>>>>>

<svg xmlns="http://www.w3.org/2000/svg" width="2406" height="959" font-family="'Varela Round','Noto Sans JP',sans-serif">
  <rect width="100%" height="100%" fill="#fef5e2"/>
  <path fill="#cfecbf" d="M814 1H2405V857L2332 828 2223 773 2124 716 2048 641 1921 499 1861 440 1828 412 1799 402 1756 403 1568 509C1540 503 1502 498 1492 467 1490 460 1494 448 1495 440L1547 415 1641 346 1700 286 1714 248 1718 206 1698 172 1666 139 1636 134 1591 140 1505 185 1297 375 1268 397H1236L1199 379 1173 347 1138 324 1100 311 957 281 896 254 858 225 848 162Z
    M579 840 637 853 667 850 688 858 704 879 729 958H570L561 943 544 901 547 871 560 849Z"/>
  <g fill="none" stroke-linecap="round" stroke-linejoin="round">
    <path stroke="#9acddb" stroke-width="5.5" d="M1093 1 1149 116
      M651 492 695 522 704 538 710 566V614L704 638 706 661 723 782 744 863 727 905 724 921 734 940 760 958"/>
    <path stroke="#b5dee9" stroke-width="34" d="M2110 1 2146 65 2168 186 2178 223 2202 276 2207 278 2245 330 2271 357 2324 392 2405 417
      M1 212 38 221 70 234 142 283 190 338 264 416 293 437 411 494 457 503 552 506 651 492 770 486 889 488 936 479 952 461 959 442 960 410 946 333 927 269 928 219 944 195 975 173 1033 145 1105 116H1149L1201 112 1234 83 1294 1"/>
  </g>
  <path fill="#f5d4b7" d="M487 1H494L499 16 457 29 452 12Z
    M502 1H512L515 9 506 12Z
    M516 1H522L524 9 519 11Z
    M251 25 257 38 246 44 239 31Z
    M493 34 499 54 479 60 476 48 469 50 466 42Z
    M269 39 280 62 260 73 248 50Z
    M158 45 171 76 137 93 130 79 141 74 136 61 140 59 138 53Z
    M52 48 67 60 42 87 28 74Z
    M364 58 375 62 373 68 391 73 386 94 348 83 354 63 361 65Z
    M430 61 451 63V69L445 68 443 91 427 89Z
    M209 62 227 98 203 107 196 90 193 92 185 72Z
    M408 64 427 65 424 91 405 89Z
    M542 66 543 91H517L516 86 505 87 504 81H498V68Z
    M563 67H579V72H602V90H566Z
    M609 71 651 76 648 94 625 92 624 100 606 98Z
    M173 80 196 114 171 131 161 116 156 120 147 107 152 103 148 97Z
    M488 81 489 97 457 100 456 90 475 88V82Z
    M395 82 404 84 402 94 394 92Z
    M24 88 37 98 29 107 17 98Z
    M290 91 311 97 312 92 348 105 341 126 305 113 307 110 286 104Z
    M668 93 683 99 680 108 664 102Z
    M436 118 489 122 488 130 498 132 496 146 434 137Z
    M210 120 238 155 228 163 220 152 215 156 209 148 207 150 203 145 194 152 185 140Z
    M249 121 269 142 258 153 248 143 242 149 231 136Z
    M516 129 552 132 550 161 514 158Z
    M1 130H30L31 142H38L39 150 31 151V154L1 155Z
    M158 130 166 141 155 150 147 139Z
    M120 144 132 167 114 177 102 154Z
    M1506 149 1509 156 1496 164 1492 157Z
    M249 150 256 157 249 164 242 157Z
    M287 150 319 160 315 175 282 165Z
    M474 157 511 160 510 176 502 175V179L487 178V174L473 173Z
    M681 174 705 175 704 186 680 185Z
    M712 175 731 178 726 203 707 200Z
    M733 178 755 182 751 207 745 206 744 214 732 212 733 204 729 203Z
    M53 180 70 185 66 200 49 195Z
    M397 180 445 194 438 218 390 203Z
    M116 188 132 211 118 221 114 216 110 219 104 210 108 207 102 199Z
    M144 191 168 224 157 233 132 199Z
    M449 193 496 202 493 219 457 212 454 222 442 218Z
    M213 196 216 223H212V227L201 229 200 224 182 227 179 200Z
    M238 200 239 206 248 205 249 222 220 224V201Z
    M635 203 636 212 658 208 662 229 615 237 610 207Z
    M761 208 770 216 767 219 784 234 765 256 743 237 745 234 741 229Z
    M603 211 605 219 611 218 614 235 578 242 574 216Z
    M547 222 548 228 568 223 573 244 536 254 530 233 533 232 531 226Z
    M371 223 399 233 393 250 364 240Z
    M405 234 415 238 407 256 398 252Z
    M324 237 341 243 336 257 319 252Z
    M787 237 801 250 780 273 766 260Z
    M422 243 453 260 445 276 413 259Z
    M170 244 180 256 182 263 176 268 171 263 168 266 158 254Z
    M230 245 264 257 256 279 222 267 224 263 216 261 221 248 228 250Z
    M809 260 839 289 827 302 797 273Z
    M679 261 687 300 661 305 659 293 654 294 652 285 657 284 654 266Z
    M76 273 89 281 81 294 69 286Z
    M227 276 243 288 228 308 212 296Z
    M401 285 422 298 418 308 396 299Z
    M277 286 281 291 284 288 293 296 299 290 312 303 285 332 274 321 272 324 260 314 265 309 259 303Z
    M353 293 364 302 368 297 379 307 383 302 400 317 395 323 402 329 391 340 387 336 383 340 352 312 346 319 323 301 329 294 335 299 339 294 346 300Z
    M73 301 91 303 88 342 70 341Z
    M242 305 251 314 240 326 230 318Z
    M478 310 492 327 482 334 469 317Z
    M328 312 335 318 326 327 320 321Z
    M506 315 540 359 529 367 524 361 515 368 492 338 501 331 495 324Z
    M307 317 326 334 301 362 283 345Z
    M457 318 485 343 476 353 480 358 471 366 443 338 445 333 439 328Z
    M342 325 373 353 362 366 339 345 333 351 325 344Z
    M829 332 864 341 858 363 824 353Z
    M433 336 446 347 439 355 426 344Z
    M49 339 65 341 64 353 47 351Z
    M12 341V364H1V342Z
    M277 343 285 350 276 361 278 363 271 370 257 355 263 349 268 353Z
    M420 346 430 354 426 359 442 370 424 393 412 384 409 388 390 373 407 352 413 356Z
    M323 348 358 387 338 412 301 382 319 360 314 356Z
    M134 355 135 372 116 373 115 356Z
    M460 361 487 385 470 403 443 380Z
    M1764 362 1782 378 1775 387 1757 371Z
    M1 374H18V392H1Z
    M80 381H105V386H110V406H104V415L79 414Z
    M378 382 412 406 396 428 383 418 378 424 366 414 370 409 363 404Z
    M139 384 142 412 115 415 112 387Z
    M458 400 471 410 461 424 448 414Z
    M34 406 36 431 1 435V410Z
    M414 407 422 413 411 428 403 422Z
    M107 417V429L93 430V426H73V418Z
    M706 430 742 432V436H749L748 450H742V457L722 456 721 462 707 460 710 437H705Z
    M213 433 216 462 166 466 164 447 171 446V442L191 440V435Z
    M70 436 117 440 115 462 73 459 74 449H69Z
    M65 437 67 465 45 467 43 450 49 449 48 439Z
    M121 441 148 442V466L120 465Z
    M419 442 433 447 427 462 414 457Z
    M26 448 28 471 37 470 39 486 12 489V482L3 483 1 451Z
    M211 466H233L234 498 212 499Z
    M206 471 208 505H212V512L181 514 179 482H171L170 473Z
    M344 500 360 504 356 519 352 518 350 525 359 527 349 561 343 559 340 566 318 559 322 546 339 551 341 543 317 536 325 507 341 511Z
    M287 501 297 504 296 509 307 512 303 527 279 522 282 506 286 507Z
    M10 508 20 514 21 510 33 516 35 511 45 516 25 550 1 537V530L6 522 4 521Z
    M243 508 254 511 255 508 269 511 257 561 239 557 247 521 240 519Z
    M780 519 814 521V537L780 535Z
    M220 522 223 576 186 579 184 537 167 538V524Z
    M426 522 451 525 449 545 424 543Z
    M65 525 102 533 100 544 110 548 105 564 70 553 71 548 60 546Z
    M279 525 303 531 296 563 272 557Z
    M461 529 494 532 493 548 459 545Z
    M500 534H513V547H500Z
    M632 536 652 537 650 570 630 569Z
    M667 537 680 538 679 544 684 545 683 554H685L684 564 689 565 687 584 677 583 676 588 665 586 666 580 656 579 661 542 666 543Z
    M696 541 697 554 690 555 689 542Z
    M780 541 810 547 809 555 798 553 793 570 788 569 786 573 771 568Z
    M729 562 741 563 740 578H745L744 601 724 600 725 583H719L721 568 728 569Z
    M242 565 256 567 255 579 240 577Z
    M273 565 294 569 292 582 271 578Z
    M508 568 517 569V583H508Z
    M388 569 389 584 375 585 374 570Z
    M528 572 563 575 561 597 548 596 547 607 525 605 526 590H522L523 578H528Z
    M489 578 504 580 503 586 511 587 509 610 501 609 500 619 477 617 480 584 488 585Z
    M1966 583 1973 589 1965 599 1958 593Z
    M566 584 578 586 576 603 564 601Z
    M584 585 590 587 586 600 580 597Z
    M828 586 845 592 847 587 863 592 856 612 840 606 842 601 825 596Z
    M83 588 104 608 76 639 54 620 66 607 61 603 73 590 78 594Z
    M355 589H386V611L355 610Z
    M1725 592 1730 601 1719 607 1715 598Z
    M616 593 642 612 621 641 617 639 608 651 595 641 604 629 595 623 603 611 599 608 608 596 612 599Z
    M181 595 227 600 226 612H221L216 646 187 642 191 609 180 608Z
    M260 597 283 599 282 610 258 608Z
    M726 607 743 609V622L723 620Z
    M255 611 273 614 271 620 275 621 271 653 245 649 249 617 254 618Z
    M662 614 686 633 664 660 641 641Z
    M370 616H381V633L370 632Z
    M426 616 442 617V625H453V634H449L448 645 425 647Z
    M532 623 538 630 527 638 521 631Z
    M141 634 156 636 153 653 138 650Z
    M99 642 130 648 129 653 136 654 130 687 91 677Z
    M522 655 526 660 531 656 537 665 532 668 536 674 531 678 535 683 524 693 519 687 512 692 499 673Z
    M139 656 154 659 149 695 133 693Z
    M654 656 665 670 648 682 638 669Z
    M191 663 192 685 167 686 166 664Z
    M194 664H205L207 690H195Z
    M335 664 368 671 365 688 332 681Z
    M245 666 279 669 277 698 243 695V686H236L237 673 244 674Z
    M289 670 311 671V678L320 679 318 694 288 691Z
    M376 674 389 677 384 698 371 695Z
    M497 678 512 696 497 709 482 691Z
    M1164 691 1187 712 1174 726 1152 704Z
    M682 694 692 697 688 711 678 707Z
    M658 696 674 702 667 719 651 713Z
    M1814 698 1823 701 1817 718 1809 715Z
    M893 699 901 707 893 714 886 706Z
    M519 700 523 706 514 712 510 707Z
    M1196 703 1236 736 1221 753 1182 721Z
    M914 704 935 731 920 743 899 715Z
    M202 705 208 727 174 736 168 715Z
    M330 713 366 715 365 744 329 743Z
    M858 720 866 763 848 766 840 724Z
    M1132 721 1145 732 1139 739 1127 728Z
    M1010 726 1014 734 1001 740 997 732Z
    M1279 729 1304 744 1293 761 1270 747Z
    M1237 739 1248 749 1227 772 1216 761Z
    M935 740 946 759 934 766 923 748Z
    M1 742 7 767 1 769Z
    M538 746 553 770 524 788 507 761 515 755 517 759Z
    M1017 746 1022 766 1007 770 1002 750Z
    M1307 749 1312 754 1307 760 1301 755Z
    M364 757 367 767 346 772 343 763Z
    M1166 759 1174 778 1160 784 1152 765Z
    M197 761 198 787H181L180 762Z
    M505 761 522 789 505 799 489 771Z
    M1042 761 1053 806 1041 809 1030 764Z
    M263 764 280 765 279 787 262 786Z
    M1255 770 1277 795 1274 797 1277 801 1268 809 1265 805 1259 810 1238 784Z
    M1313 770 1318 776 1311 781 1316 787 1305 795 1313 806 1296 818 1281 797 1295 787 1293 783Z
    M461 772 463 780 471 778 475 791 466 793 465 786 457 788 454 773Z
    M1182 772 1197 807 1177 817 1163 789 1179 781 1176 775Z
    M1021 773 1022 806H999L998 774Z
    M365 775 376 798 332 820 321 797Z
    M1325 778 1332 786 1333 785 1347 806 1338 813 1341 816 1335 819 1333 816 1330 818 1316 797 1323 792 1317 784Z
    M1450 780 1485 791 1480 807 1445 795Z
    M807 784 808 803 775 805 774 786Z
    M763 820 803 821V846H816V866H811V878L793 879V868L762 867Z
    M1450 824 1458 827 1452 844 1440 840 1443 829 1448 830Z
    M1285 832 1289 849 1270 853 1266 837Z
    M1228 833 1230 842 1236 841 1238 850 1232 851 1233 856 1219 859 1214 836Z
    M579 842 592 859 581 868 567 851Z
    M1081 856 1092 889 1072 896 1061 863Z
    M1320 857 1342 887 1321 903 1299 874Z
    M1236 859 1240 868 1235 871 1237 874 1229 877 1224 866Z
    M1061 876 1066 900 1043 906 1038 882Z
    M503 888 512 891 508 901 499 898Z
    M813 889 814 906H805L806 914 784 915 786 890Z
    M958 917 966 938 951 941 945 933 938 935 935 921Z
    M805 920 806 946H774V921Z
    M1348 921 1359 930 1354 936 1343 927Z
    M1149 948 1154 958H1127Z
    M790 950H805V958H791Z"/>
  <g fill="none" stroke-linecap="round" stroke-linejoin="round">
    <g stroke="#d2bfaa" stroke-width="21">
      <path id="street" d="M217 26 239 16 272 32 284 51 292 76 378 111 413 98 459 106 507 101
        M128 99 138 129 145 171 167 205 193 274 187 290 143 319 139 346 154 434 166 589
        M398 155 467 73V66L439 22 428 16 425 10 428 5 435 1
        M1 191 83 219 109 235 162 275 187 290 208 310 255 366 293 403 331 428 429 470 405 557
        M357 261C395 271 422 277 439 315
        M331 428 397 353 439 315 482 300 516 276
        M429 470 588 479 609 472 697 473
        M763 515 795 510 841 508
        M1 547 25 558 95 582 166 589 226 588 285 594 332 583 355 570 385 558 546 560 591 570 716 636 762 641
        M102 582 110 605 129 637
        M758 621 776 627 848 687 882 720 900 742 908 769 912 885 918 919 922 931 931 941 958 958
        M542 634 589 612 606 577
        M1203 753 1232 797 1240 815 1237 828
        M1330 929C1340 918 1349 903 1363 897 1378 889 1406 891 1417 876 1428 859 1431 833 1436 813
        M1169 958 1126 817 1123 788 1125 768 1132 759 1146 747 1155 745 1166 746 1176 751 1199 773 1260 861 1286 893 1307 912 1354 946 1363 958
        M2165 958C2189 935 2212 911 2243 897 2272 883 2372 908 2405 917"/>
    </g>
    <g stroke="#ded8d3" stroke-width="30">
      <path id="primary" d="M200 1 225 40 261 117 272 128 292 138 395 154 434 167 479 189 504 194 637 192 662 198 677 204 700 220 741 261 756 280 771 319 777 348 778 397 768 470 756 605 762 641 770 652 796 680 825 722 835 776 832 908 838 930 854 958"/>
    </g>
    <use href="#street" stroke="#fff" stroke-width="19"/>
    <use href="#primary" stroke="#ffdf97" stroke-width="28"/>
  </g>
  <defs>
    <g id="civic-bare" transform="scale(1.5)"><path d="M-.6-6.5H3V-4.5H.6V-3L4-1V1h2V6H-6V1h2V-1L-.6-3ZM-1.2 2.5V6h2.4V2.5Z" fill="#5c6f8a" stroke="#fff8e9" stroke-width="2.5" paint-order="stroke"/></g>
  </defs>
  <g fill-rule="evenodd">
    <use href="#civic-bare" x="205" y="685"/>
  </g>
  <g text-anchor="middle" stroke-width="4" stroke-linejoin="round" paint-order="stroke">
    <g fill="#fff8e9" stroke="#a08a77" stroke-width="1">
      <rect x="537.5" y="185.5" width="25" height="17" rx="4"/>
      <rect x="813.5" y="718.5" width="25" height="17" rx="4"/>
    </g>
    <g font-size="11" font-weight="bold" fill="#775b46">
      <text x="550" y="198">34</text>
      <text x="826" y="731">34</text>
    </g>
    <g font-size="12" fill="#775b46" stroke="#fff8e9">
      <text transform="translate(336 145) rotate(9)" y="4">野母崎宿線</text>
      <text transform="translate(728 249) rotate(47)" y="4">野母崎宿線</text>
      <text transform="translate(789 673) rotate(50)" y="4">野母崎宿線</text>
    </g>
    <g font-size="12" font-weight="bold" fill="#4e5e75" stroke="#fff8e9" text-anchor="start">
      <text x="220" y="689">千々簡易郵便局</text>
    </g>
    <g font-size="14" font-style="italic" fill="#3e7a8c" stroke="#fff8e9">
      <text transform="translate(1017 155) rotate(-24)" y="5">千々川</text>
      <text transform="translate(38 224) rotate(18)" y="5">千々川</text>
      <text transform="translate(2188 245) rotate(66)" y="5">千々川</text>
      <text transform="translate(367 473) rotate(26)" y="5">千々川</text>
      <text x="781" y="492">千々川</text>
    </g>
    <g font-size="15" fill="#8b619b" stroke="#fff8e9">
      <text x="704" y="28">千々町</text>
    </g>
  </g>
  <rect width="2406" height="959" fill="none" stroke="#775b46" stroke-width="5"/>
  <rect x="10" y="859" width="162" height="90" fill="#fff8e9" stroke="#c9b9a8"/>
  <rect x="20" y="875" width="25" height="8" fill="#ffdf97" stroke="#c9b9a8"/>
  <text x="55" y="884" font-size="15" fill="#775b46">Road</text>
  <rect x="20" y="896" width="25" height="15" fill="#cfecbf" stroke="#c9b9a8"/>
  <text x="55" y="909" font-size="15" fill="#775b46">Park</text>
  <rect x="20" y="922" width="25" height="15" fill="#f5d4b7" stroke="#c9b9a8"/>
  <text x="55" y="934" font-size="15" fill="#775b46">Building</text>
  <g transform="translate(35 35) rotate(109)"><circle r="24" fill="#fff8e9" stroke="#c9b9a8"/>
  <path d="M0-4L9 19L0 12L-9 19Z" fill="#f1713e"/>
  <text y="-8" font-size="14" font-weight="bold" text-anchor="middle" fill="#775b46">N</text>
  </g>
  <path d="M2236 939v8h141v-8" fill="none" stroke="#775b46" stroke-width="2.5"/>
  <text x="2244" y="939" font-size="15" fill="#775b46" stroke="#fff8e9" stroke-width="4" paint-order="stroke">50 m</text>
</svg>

<<<<<

# PROBLEM REQUIREMENTS:
Print exactly the lines above, between the one holding "M635 203 636" and the one holding "M73 301 91 303 88 342 70 341Z", inclusive, and nothing besides.

# RESPONSE:
    M635 203 636 212 658 208 662 229 615 237 610 207Z
    M761 208 770 216 767 219 784 234 765 256 743 237 745 234 741 229Z
    M603 211 605 219 611 218 614 235 578 242 574 216Z
    M547 222 548 228 568 223 573 244 536 254 530 233 533 232 531 226Z
    M371 223 399 233 393 250 364 240Z
    M405 234 415 238 407 256 398 252Z
    M324 237 341 243 336 257 319 252Z
    M787 237 801 250 780 273 766 260Z
    M422 243 453 260 445 276 413 259Z
    M170 244 180 256 182 263 176 268 171 263 168 266 158 254Z
    M230 245 264 257 256 279 222 267 224 263 216 261 221 248 228 250Z
    M809 260 839 289 827 302 797 273Z
    M679 261 687 300 661 305 659 293 654 294 652 285 657 284 654 266Z
    M76 273 89 281 81 294 69 286Z
    M227 276 243 288 228 308 212 296Z
    M401 285 422 298 418 308 396 299Z
    M277 286 281 291 284 288 293 296 299 290 312 303 285 332 274 321 272 324 260 314 265 309 259 303Z
    M353 293 364 302 368 297 379 307 383 302 400 317 395 323 402 329 391 340 387 336 383 340 352 312 346 319 323 301 329 294 335 299 339 294 346 300Z
    M73 301 91 303 88 342 70 341Z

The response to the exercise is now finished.